START RECORDS PROVIDED

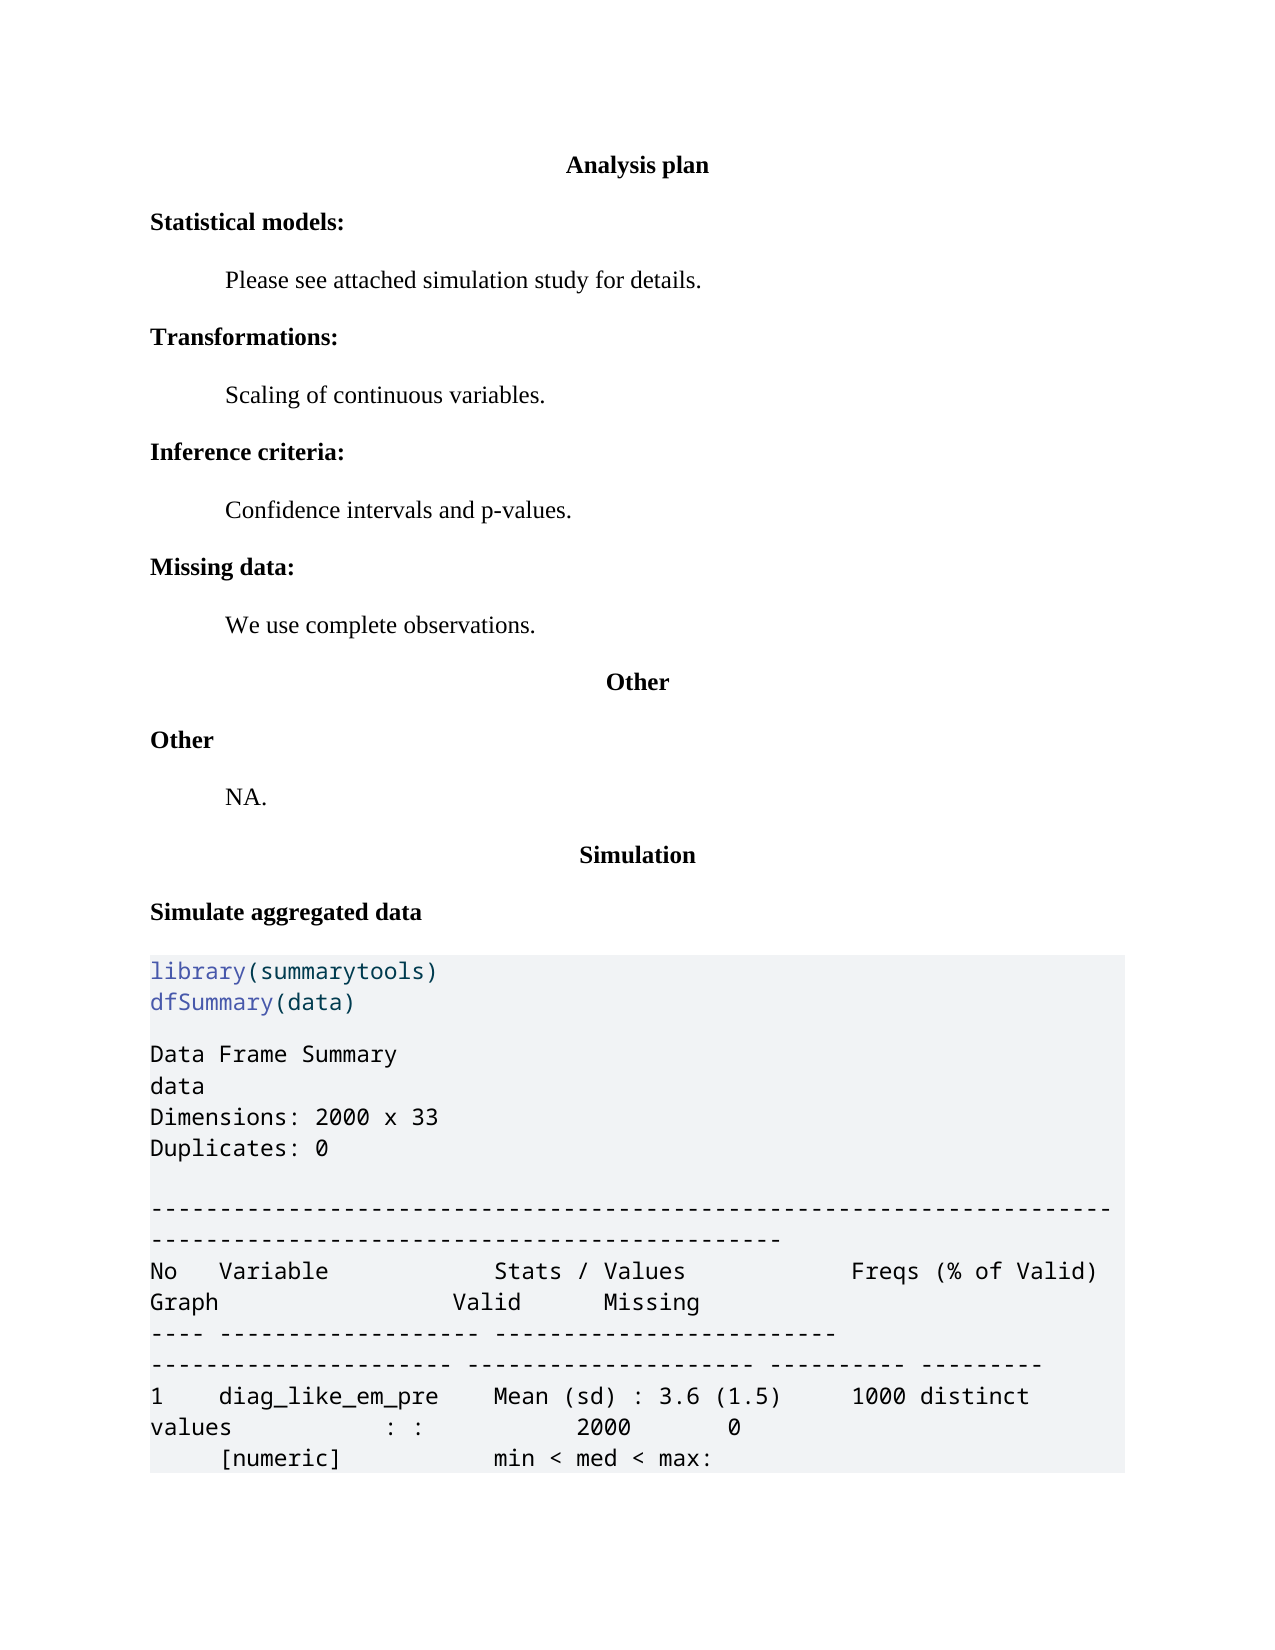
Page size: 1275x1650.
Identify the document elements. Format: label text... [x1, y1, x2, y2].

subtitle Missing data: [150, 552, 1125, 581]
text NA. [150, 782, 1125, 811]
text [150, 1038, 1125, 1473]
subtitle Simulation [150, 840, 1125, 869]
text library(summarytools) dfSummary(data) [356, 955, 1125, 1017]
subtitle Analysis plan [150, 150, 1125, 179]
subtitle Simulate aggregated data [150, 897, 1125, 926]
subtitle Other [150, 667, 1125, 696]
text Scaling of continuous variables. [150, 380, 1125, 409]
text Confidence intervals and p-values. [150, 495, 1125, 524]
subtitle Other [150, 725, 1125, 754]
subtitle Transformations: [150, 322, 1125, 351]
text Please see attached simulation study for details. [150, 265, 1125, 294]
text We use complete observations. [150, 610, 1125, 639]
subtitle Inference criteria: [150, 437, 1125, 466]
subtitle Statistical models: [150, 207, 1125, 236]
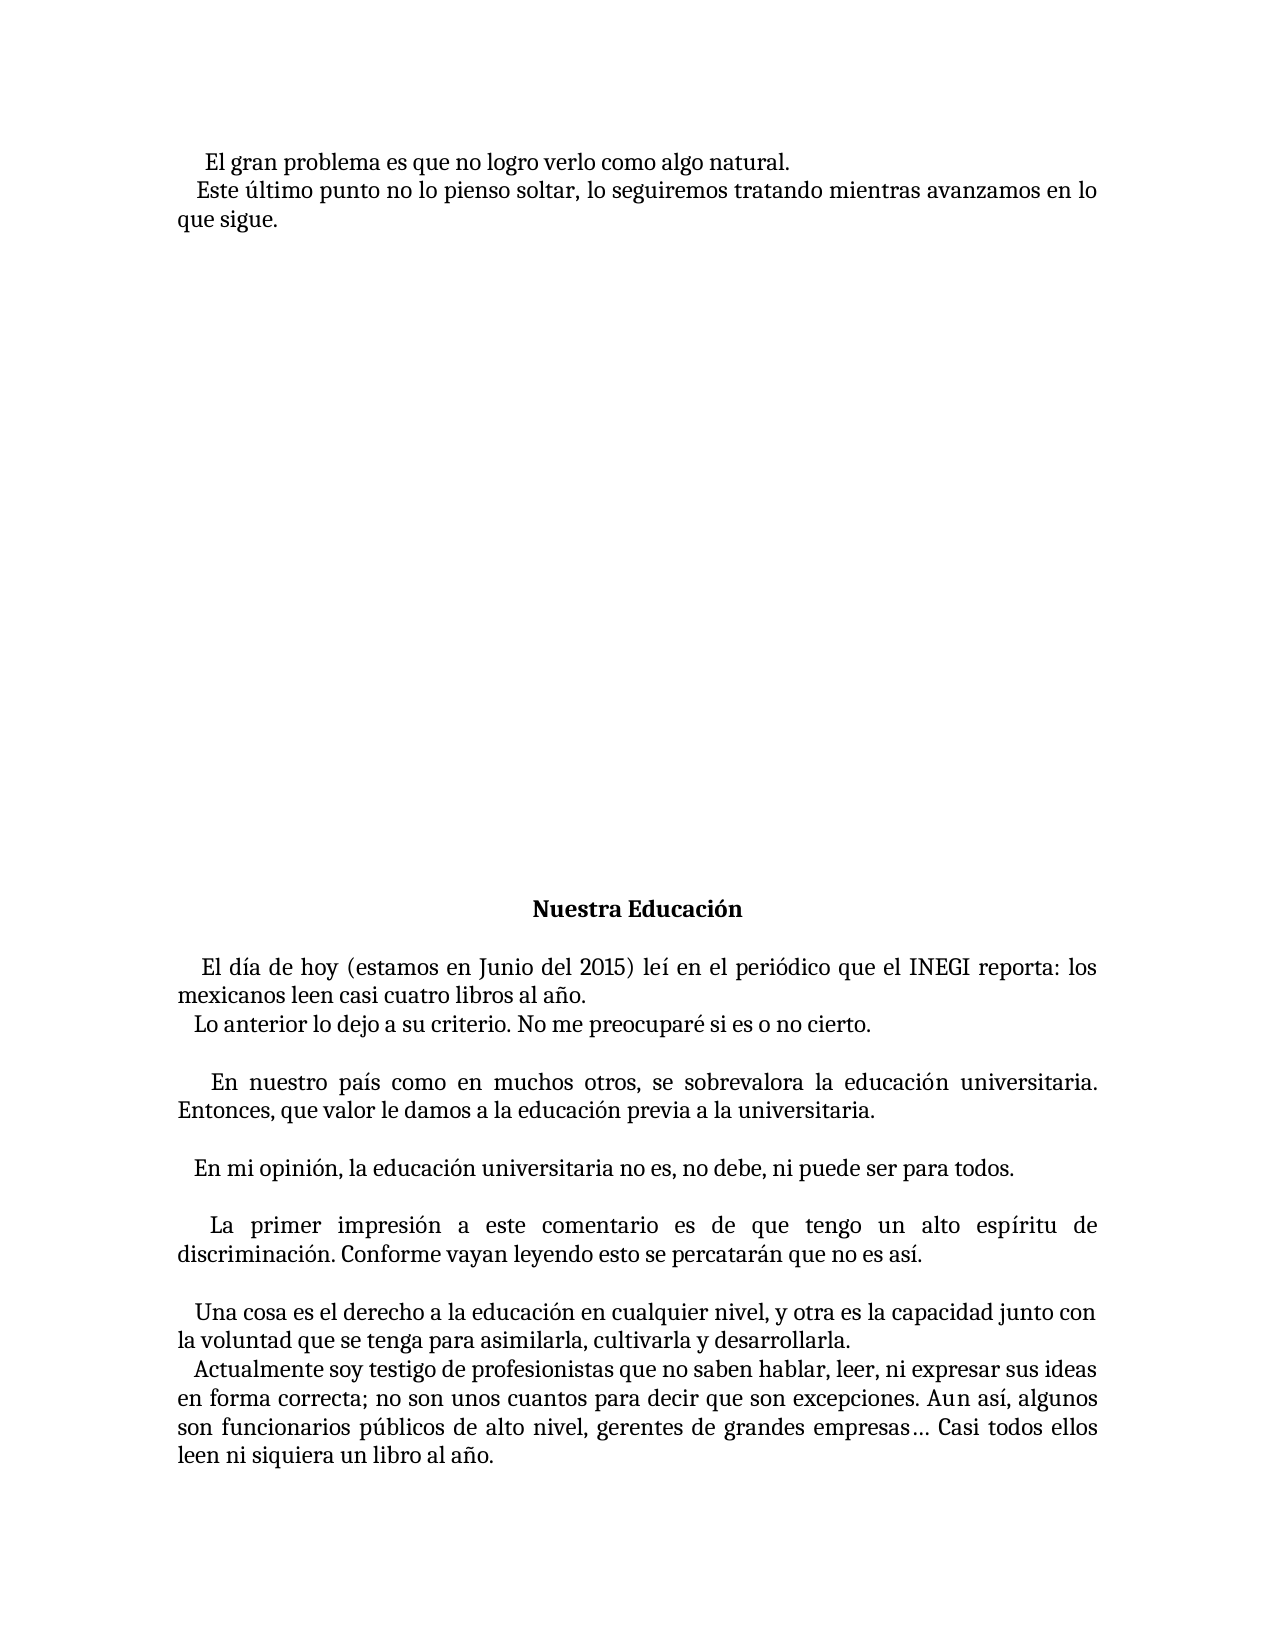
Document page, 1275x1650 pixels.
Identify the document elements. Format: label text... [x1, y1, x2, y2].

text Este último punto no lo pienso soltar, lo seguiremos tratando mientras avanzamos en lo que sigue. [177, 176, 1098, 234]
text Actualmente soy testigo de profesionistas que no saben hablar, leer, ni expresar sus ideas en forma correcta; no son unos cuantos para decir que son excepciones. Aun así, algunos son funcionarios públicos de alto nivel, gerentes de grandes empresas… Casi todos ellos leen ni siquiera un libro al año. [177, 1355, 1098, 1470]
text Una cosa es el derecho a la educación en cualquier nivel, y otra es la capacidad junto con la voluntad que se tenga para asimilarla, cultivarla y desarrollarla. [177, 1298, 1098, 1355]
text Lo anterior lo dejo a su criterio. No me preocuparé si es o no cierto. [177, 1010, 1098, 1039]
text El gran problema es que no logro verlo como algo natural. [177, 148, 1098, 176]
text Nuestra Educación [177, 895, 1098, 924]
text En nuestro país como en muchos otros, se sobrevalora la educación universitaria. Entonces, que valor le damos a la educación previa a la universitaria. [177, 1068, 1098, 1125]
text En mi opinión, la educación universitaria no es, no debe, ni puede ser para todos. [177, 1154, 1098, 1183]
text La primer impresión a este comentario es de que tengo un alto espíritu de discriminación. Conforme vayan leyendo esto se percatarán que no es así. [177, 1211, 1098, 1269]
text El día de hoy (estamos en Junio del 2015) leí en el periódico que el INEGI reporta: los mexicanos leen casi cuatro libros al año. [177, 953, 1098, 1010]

END RECORDS PROVIDED

## WORK ORDER
Since the pictures are not wanted, write out the rest of the data exactly as it reads.

## ANSWER SPACE
Page size: 1275x1650.
Identify the document elements. Format: label text... [x1, y1, x2, y2].

subtitle Missing data: [150, 552, 1125, 581]
text NA. [150, 782, 1125, 811]
text [150, 1038, 1125, 1473]
subtitle Simulation [150, 840, 1125, 869]
text library(summarytools) dfSummary(data) [356, 955, 1125, 1017]
subtitle Analysis plan [150, 150, 1125, 179]
subtitle Simulate aggregated data [150, 897, 1125, 926]
subtitle Other [150, 667, 1125, 696]
text Scaling of continuous variables. [150, 380, 1125, 409]
text Confidence intervals and p-values. [150, 495, 1125, 524]
subtitle Other [150, 725, 1125, 754]
subtitle Transformations: [150, 322, 1125, 351]
text Please see attached simulation study for details. [150, 265, 1125, 294]
text We use complete observations. [150, 610, 1125, 639]
subtitle Inference criteria: [150, 437, 1125, 466]
subtitle Statistical models: [150, 207, 1125, 236]
Document page, 1275x1650 pixels.
Identify the document elements. Format: label text... [x1, y1, x2, y2].

text Este último punto no lo pienso soltar, lo seguiremos tratando mientras avanzamos en lo que sigue. [177, 176, 1098, 234]
text Actualmente soy testigo de profesionistas que no saben hablar, leer, ni expresar sus ideas en forma correcta; no son unos cuantos para decir que son excepciones. Aun así, algunos son funcionarios públicos de alto nivel, gerentes de grandes empresas… Casi todos ellos leen ni siquiera un libro al año. [177, 1355, 1098, 1470]
text Una cosa es el derecho a la educación en cualquier nivel, y otra es la capacidad junto con la voluntad que se tenga para asimilarla, cultivarla y desarrollarla. [177, 1298, 1098, 1355]
text Lo anterior lo dejo a su criterio. No me preocuparé si es o no cierto. [177, 1010, 1098, 1039]
text El gran problema es que no logro verlo como algo natural. [177, 148, 1098, 176]
text Nuestra Educación [177, 895, 1098, 924]
text En nuestro país como en muchos otros, se sobrevalora la educación universitaria. Entonces, que valor le damos a la educación previa a la universitaria. [177, 1068, 1098, 1125]
text En mi opinión, la educación universitaria no es, no debe, ni puede ser para todos. [177, 1154, 1098, 1183]
text La primer impresión a este comentario es de que tengo un alto espíritu de discriminación. Conforme vayan leyendo esto se percatarán que no es así. [177, 1211, 1098, 1269]
text El día de hoy (estamos en Junio del 2015) leí en el periódico que el INEGI reporta: los mexicanos leen casi cuatro libros al año. [177, 953, 1098, 1010]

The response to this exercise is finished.